Même impression de douceur de vivre en centre-ville. Ce n’est pas un hasard si Frisco a servi de décor, en 1968, à Bullitt,  » coolissime  » polar de Peter Yates, avec Steve McQueen : plus de quarante ans après les glorieuses sixties, celle qui a quasiment vu naître le mouvement hippie a développé un sens très américain du business sans renier son âme baba cool. Le résultat est une offre green qui, loin de se résumer au muesli du matin et aux boutiques surparfumées à l’encens, se décline pour toutes les étapes de la journée et de la vie. Ici, on peut s’offrir une manucure green (au salon Kamalaspa, sur Stockton Street), habiller son bébé green (avec les bodys siglés A Happy Planet), offrir à son toutou des douceurs bio de la pâtisserie pour chiens et chats Bella & Daisy’s, se marier écolo grâce à l’agence Vibrant Events… et même dormir pour l’éternité dans un cercueil biodégradable de la maison Colourful Coffins.

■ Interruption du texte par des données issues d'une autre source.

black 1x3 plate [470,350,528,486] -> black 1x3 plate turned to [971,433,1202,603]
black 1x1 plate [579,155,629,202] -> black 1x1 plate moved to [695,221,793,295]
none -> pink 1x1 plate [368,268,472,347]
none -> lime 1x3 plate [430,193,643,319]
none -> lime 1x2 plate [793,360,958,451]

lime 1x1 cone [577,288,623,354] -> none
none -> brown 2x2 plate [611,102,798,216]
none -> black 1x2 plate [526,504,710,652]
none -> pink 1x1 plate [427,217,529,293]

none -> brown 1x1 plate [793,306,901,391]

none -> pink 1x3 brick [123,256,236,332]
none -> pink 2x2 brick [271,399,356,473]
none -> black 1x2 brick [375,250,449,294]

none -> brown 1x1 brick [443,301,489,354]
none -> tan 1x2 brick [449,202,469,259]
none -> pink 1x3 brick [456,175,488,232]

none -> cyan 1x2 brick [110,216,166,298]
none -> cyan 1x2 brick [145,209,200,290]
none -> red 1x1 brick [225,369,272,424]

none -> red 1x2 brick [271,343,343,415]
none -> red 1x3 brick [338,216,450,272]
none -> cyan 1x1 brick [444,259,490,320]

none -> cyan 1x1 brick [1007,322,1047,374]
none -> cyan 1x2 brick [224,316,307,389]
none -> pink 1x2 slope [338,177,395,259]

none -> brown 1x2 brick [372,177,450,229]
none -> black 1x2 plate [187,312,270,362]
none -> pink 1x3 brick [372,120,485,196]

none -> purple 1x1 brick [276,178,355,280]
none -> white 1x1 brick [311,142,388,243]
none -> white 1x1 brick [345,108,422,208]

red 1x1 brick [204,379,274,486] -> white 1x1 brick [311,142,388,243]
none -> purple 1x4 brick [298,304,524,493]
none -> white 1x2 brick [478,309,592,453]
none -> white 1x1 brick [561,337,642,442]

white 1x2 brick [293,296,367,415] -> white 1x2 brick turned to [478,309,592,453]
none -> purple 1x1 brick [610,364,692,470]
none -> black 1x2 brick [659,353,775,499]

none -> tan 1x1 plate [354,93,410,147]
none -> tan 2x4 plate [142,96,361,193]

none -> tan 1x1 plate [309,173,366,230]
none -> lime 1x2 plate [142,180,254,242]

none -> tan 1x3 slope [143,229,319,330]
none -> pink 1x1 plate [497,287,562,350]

On peut surtout manger et boire écolo, et plutôt très bien. Comme chez Dosa, savoureuse table indienne située dans le quartier de Fillmore, ou, plus extrême, au Café Gratitude, dans le très vivant quartier de Mission, qui propose une cuisine essentiellement crue à base de produits locaux.  » Une expérience !  » avaient prévenu des amis résidents. Lumière douce, jolies tables en bois, clientèle plutôt jeune et chevelue, le décor est gentiment branché. La vraie surprise vient avec la carte qui décline, en guise d’intitulés, des petites formules positives tout droit sorties d’un manuel de Deepak Chopra. En réprimant un fou rire, on opte pour un jus  » I am charismatic  » (tant qu’à faire) et un hamburger aux graines de tournesol  » I am cheerful  » ( Je suis joyeuse). Quelques minutes plus tard, retour les mains chargées de notre serveur à bandeau :  » Vous êtes charismatique « , puis  » Vous êtes joyeuse « , murmure-t-il, en posant délicatement – les gestes brusques doivent être interdits, ici – les deux plats sur la table. Tout cela est bien entendu délicieux.

Parce qu’on est joyeuse (et charismatique, donc), on a poussé les festivités un peu plus loin. Jusqu’à Berkeley, l’intello-bio, et son maire, Tom Bates, qui a troqué sa Volvo contre la marche et les transports en commun. Puis, sur la côte Nord, le long des vallées viticoles de Sonoma et Mendocino. Au fil des kilomètres, le vert dérive lentement vers les ocres chers à Edward Hopper, Steinbeck et John Fante. Le vin est sucré, comme celui de Quivira, délicieuse propriété au charme provençal plantée dans la vallée de Dry Creek. Andrew, le jardinier, connaît ses préceptes biodynamiques sur le bout des gants, et le cochon Ruby, mascotte des lieux, est charmant. Dans la région, on peut faire des balades à pied, à vélo ou à cheval, s’exercer au canoé sur la Big River, s’offrir le meilleur de la gastronomie californienne au French Laundry, à Yountville, ou au Ravens’, à Mendocino, tous deux d’une prodigieuse inventivité. On peut aussi ne rien faire. Rien, face au crépuscule enflammant la baie de Mendocino, c’est vraiment quelque chose.